# PROBLEM DESCRIPTION
Extract the portion of the entries below that runs from their first line through the line containing "Log entry: h=6 m=48", and reproduce it verbatim with both ends included.

--- begin MATERIALS PROVIDED ---

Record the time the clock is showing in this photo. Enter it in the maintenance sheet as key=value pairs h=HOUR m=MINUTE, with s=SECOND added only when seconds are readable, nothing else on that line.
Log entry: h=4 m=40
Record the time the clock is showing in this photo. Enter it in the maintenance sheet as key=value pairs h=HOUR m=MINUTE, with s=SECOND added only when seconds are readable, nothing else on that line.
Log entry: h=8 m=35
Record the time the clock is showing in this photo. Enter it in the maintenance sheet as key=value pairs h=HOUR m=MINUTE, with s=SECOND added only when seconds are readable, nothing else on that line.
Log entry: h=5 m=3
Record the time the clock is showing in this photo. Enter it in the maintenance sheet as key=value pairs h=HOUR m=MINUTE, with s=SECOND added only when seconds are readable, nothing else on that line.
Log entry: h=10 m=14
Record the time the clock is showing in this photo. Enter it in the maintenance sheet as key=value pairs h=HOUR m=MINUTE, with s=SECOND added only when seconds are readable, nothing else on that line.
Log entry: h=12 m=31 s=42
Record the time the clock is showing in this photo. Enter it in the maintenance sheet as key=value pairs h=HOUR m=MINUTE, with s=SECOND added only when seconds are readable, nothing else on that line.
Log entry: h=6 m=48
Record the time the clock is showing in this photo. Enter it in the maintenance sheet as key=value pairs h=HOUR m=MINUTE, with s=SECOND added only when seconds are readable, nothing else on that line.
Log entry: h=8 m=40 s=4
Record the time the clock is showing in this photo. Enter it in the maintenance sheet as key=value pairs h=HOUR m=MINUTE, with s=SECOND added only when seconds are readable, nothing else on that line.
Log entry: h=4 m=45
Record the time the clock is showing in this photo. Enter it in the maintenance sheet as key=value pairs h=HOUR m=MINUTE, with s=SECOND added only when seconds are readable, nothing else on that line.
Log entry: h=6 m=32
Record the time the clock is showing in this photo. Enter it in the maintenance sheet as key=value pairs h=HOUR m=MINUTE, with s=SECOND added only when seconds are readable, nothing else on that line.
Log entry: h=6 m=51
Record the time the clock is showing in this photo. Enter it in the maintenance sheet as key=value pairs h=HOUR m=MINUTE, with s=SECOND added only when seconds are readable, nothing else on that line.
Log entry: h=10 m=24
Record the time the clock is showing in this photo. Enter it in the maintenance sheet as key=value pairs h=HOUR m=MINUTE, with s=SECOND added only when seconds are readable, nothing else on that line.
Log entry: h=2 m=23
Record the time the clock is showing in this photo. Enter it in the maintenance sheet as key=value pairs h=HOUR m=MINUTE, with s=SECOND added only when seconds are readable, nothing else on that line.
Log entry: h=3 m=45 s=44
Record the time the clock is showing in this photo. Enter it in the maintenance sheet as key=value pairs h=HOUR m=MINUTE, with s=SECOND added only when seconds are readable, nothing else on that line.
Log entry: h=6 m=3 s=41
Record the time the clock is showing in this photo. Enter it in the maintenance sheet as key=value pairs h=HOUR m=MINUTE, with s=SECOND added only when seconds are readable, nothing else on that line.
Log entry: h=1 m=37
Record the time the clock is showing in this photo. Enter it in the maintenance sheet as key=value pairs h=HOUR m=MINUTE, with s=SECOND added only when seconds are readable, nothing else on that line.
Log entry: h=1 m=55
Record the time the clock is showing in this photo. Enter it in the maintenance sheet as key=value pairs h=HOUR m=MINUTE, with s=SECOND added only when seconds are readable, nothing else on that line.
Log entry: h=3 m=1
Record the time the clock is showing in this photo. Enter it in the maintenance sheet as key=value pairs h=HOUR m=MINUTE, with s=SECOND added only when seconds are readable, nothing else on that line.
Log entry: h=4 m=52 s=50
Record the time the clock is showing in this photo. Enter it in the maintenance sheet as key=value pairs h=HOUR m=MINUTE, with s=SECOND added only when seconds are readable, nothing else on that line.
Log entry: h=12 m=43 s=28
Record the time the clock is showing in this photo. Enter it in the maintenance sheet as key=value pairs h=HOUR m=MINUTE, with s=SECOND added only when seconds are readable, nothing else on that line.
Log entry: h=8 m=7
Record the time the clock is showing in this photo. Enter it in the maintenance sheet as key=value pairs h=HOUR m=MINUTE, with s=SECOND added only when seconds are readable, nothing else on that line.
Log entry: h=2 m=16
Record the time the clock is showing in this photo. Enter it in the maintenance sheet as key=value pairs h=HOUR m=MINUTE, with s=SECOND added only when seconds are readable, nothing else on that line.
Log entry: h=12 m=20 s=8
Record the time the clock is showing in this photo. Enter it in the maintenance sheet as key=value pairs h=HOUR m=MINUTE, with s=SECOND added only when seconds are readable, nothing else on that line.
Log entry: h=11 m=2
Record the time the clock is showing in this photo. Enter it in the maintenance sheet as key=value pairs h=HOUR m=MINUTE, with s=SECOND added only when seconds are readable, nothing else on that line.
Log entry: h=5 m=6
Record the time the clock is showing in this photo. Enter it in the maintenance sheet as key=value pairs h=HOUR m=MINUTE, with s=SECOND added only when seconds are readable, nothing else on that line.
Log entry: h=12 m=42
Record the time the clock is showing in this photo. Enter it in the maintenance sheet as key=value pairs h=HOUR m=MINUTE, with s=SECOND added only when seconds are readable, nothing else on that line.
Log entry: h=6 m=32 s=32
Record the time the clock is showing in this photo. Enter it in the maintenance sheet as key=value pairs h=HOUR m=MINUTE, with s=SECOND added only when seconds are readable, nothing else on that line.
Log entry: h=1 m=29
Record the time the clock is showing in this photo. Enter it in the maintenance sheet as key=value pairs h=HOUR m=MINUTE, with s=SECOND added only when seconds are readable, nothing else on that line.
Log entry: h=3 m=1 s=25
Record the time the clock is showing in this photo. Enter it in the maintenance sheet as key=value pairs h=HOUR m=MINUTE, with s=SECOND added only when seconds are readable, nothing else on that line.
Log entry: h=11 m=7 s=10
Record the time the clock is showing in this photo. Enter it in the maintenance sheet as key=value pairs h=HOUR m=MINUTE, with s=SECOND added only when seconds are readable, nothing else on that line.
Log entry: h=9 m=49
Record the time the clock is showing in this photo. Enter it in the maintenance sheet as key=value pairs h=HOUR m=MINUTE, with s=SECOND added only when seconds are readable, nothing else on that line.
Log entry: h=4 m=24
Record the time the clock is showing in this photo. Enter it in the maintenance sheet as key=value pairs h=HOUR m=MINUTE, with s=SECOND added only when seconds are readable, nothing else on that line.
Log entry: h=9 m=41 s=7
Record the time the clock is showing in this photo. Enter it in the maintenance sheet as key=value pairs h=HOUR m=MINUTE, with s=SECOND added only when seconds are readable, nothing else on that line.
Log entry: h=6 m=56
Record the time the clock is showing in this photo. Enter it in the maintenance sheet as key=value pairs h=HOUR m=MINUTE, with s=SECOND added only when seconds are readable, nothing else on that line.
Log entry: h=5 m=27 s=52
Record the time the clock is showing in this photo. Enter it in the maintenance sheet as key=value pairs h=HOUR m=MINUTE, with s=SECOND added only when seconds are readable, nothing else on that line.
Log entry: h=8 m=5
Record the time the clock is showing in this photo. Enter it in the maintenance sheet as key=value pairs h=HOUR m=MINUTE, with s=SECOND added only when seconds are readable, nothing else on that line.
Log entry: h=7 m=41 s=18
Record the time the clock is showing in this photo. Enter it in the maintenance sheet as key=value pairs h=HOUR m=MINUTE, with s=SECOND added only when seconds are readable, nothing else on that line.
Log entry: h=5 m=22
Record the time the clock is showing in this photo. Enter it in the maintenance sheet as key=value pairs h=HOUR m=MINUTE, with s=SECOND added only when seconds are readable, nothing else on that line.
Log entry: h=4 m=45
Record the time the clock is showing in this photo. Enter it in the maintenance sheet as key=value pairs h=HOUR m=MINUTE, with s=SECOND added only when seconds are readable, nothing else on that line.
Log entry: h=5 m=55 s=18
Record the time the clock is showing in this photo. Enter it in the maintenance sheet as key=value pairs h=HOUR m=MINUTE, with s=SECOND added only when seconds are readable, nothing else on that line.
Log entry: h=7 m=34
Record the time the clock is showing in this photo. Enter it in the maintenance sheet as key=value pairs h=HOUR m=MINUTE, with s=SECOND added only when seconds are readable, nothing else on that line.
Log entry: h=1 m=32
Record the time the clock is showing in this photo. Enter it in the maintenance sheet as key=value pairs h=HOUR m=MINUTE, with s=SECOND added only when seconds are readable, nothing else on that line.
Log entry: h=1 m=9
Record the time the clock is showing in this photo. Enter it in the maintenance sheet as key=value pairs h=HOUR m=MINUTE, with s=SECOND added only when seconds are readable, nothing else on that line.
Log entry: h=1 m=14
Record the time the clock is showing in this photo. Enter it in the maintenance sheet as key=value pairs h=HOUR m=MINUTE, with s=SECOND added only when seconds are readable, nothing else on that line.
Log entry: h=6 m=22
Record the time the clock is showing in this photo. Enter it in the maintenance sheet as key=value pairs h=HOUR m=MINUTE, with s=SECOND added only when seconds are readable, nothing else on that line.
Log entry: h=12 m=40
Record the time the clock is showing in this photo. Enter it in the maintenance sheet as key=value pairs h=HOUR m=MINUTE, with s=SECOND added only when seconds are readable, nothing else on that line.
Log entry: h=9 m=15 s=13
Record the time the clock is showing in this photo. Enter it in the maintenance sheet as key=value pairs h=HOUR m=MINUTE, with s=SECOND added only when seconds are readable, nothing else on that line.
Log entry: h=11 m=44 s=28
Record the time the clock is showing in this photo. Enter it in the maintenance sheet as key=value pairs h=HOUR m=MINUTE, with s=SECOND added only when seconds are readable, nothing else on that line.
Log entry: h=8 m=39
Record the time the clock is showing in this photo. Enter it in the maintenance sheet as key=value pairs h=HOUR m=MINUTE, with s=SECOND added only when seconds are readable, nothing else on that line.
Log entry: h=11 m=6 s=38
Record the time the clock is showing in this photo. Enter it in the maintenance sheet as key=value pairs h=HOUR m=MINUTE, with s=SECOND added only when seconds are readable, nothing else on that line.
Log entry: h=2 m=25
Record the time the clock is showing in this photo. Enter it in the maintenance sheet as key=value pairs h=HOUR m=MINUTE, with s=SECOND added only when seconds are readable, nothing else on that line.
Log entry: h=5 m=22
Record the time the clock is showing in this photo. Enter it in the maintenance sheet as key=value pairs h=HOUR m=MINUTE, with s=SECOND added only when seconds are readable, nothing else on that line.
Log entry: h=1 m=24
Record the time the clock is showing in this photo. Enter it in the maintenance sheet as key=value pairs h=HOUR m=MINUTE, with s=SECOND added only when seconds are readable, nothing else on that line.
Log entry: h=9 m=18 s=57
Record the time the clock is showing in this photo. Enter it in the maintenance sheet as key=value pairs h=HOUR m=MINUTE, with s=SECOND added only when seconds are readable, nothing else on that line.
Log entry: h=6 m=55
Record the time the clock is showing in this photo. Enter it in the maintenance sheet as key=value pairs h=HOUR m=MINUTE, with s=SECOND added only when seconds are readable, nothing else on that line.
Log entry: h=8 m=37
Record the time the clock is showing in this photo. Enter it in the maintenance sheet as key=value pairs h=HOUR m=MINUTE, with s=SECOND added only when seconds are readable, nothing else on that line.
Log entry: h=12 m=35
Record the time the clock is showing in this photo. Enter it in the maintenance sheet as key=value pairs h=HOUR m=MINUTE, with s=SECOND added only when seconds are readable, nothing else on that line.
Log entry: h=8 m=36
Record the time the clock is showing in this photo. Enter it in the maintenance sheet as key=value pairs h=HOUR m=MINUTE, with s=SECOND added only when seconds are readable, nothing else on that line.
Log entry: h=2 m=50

--- end MATERIALS PROVIDED ---

# SOLUTION TO THE PROBLEM
Record the time the clock is showing in this photo. Enter it in the maintenance sheet as key=value pairs h=HOUR m=MINUTE, with s=SECOND added only when seconds are readable, nothing else on that line.
Log entry: h=4 m=40
Record the time the clock is showing in this photo. Enter it in the maintenance sheet as key=value pairs h=HOUR m=MINUTE, with s=SECOND added only when seconds are readable, nothing else on that line.
Log entry: h=8 m=35
Record the time the clock is showing in this photo. Enter it in the maintenance sheet as key=value pairs h=HOUR m=MINUTE, with s=SECOND added only when seconds are readable, nothing else on that line.
Log entry: h=5 m=3
Record the time the clock is showing in this photo. Enter it in the maintenance sheet as key=value pairs h=HOUR m=MINUTE, with s=SECOND added only when seconds are readable, nothing else on that line.
Log entry: h=10 m=14
Record the time the clock is showing in this photo. Enter it in the maintenance sheet as key=value pairs h=HOUR m=MINUTE, with s=SECOND added only when seconds are readable, nothing else on that line.
Log entry: h=12 m=31 s=42
Record the time the clock is showing in this photo. Enter it in the maintenance sheet as key=value pairs h=HOUR m=MINUTE, with s=SECOND added only when seconds are readable, nothing else on that line.
Log entry: h=6 m=48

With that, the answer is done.